In the archives of Swiss natural history lies an extraordinary document of ecological change: 90 years of insect records stretching from 1930 to 2021, tracking 811 species of butterflies and deadwood beetles through the most turbulent century in European land use. The story that emerges is one of dramatic collapse, surprising recovery, and a widening chasm between winners and losers in the natural world.
When midcentury mechanization swept across Switzerland's countryside, the impact on its insects was swift and severe. Butterflies began their long decline in the 1930s, plummeting especially sharply during the 1950s and 1980s as farmers intensified agriculture, drenched fields with pesticides, and smoothed the landscape into productive monotony. Deadwood beetles followed a similar arc, crashing as foresters harvested old-growth stands and cleared fallen timber to maximize timber yields. Yet here is where the trajectories diverge: deadwood beetles have rebounded to 1930 levels since the 2000s, while butterflies remain stuck, on average 12 percent below where they started—a gap that widens to 29 percent in the Swiss Plateau, the nation's most heavily farmed and built-up region.

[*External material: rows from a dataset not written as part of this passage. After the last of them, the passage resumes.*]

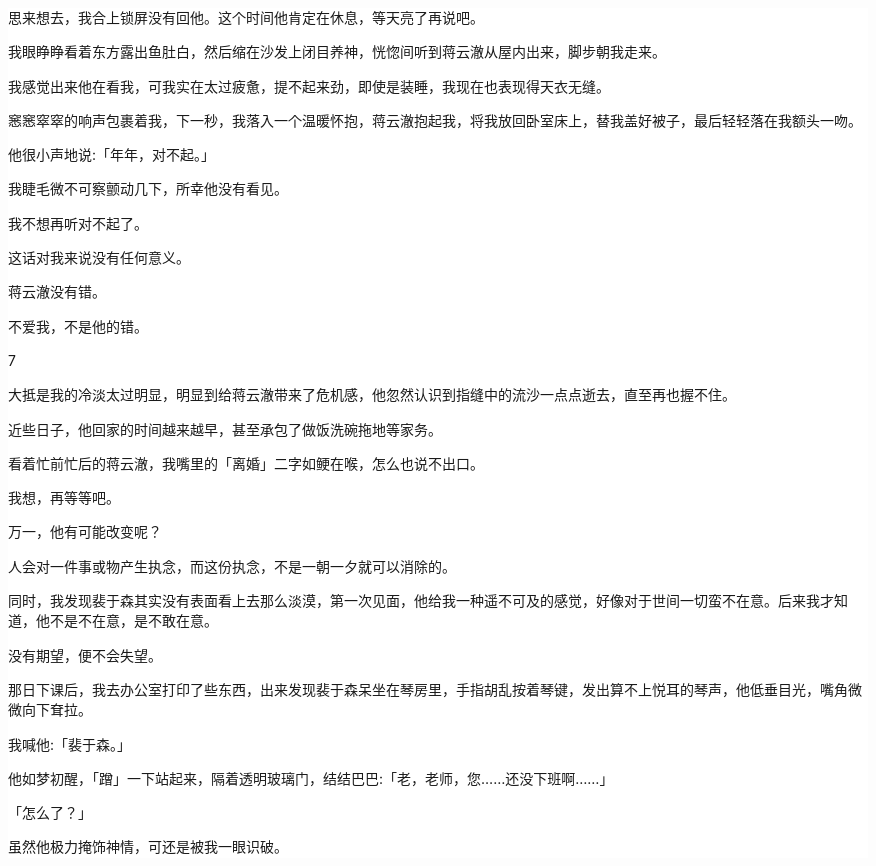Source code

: 
思来想去，我合上锁屏没有回他。这个时间他肯定在休息，等天亮了再说吧。


我眼睁睁看着东方露出鱼肚白，然后缩在沙发上闭目养神，恍惚间听到蒋云澈从屋内出来，脚步朝我走来。


我感觉出来他在看我，可我实在太过疲惫，提不起来劲，即使是装睡，我现在也表现得天衣无缝。


窸窸窣窣的响声包裹着我，下一秒，我落入一个温暖怀抱，蒋云澈抱起我，将我放回卧室床上，替我盖好被子，最后轻轻落在我额头一吻。


他很小声地说:「年年，对不起。」


我睫毛微不可察颤动几下，所幸他没有看见。


我不想再听对不起了。


这话对我来说没有任何意义。


蒋云澈没有错。


不爱我，不是他的错。


7


大抵是我的冷淡太过明显，明显到给蒋云澈带来了危机感，他忽然认识到指缝中的流沙一点点逝去，直至再也握不住。


近些日子，他回家的时间越来越早，甚至承包了做饭洗碗拖地等家务。


看着忙前忙后的蒋云澈，我嘴里的「离婚」二字如鲠在喉，怎么也说不出口。


我想，再等等吧。


万一，他有可能改变呢？


人会对一件事或物产生执念，而这份执念，不是一朝一夕就可以消除的。


同时，我发现裴于森其实没有表面看上去那么淡漠，第一次见面，他给我一种遥不可及的感觉，好像对于世间一切蛮不在意。后来我才知道，他不是不在意，是不敢在意。


没有期望，便不会失望。


那日下课后，我去办公室打印了些东西，出来发现裴于森呆坐在琴房里，手指胡乱按着琴键，发出算不上悦耳的琴声，他低垂目光，嘴角微微向下耷拉。


我喊他:「裴于森。」


他如梦初醒，「蹭」一下站起来，隔着透明玻璃门，结结巴巴:「老，老师，您……还没下班啊……」


「怎么了？」


虽然他极力掩饰神情，可还是被我一眼识破。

The research, published in Nature Ecology & Evolution by teams at Agroscope and the Swiss Federal Institute for Forest, Snow and Landscape Research, relies on an unusual and precious resource: historical records from enthusiast naturalists combined with modern observation data. "People have always been fascinated by large insects such as butterflies and beetles. Consequently, there are numerous historical specimens, as well as reports in modern observation apps," says Felix Neff of Agroscope, the study's first author. This citizen-science archive became a window into the past.

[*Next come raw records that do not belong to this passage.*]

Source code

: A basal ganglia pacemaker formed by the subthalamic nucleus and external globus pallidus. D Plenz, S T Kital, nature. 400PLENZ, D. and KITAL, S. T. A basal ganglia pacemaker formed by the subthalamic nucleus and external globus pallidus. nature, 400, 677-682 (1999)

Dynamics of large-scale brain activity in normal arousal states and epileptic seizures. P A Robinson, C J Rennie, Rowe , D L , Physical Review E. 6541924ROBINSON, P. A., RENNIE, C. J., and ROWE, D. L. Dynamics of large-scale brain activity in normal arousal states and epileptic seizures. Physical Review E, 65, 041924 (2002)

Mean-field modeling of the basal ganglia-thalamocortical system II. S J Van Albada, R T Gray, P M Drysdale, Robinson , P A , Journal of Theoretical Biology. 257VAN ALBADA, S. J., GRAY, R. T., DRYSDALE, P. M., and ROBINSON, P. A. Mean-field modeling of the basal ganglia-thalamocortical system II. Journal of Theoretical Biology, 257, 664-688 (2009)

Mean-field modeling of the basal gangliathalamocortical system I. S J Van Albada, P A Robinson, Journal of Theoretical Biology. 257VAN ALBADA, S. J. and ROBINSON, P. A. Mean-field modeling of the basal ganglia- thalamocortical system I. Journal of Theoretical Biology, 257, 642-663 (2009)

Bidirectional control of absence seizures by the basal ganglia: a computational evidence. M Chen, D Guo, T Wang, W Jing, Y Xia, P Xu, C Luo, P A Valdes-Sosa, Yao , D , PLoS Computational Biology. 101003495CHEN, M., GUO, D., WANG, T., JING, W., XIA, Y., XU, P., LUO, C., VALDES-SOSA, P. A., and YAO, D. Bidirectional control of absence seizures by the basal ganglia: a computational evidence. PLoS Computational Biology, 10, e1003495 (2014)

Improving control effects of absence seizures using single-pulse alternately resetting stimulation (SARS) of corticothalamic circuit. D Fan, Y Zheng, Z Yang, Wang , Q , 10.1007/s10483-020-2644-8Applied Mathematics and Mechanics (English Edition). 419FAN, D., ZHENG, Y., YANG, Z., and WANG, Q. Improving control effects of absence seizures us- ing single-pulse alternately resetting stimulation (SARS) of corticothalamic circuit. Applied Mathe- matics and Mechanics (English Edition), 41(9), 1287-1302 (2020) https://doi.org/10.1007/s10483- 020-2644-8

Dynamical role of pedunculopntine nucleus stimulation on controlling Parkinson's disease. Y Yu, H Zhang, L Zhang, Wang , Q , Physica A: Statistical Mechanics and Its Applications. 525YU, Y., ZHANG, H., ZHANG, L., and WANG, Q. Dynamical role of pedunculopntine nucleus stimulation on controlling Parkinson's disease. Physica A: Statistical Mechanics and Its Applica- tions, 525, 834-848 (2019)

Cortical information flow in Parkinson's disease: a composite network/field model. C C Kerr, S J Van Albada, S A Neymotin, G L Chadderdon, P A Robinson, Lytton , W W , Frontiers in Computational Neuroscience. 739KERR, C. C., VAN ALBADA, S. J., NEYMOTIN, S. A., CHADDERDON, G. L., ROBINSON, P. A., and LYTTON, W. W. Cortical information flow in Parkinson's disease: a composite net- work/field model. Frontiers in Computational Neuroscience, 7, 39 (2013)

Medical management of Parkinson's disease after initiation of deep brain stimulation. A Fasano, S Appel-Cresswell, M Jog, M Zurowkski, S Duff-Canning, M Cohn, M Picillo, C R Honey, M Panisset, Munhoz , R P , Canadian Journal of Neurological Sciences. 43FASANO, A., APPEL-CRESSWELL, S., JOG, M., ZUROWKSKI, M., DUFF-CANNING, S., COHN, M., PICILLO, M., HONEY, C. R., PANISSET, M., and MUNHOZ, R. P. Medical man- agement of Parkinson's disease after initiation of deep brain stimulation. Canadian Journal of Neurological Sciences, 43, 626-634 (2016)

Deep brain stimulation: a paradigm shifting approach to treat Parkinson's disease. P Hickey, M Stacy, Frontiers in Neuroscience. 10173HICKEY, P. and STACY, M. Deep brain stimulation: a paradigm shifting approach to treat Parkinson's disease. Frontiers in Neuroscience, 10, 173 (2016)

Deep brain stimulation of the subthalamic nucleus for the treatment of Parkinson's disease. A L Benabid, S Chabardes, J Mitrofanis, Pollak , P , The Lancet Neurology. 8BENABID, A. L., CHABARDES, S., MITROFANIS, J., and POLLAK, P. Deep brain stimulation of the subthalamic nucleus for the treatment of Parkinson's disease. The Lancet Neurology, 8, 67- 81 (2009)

The recovery of deadwood beetles owes much to changing forest management. Since the 1990s, Swiss foresters have increasingly adopted biodiversity-friendly practices, leaving old-growth patches and deadwood standing rather than clearing them entirely. Climate change, paradoxically, has also helped heat-loving beetle species expand northward and flourish. Violent storms—Vivian in 1990, Lothar in 1999—scattered massive quantities of deadwood across forests, creating unexpected habitat bonanzas for species like the European stag beetle and the Aromia moschata, which became rare mid-century but has since recovered.

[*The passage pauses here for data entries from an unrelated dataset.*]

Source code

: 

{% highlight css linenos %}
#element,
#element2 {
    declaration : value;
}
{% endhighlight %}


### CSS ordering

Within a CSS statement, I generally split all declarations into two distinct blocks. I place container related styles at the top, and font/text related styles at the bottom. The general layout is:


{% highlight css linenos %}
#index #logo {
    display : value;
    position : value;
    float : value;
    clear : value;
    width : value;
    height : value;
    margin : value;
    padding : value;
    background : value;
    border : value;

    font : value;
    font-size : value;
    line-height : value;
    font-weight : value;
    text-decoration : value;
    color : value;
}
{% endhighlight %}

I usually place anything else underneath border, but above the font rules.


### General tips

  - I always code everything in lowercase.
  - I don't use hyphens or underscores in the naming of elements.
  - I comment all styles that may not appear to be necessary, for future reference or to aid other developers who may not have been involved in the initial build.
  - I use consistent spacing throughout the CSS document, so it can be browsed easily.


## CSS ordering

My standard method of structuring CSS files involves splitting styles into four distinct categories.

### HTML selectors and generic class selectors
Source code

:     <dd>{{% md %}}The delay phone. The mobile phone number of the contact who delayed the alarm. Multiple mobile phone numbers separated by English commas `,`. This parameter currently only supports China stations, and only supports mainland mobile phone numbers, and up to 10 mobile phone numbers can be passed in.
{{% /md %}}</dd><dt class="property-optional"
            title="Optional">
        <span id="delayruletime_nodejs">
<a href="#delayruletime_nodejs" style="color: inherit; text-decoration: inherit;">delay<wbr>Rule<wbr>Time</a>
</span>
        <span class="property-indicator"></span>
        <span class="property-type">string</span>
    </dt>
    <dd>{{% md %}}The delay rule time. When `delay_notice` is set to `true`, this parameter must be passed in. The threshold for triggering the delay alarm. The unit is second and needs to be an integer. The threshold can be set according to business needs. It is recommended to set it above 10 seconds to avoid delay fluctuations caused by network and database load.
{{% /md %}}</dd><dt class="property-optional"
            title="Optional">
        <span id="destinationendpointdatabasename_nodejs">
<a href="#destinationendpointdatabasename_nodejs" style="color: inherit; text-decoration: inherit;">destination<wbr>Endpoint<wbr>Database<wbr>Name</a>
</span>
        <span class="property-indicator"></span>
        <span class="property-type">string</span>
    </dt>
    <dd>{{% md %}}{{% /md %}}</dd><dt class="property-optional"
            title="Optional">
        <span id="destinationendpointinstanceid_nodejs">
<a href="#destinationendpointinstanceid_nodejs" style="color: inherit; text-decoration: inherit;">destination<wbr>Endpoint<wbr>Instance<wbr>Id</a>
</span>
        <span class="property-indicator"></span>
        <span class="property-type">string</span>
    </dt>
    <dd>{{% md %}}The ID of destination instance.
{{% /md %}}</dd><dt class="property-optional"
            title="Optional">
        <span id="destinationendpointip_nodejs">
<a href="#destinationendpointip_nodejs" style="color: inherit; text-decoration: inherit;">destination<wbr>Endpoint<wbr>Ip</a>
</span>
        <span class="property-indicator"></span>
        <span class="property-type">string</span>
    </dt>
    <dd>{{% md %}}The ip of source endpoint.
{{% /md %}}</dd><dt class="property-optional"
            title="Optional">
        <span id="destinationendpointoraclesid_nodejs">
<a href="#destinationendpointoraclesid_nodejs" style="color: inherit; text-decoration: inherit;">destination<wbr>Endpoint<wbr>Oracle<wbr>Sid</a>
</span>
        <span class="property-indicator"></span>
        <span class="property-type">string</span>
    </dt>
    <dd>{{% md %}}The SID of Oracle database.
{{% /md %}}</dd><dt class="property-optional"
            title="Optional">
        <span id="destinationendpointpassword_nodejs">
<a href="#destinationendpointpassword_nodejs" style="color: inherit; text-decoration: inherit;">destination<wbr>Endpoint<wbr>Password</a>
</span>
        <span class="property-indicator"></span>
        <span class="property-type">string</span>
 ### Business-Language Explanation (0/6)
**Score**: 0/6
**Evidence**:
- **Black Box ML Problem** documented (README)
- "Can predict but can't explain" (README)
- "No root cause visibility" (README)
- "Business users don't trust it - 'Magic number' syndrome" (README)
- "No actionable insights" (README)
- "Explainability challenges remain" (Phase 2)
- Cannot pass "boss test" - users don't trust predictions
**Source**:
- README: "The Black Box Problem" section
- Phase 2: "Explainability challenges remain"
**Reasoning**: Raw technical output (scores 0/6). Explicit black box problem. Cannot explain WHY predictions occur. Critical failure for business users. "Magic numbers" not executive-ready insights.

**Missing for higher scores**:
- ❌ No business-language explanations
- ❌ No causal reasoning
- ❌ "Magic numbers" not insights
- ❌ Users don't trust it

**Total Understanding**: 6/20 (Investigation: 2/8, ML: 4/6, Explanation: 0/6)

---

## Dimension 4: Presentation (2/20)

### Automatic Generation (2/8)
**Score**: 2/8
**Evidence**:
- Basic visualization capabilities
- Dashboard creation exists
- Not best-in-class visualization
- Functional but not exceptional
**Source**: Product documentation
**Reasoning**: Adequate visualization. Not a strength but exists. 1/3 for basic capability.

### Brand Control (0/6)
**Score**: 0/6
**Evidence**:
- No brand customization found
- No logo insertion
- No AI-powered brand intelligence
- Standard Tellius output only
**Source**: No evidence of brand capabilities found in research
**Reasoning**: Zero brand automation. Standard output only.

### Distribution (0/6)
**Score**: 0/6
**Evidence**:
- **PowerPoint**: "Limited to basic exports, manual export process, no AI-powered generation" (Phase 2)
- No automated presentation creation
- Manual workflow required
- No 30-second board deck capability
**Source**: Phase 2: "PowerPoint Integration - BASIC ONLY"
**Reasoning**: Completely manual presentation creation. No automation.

Butterflies tell a different story. Most species depend on sunny, open meadows rich in wildflowers, habitats that continue to shrink under agricultural and residential pressure. Specialist species like the auspicious burnet moth, tied to specific plants and microclimates, have suffered catastrophically—some experiencing declines of up to 41 percent. While some agri-environmental programs have been established, they remain insufficient to reverse butterfly losses.
The study reveals an uncomfortable truth: recovery is possible, but it requires sustained effort and comes unevenly. Kurt Bollmann of WSL notes that "conservation measures are having an effect, particularly in forests," but emphasizes that "more intensive efforts are still needed for numerous specialized species, like many butterflies." The ninety-year record is both encouraging and cautionary—proof that human action can bend ecological trajectories, and proof that without it, species disappear.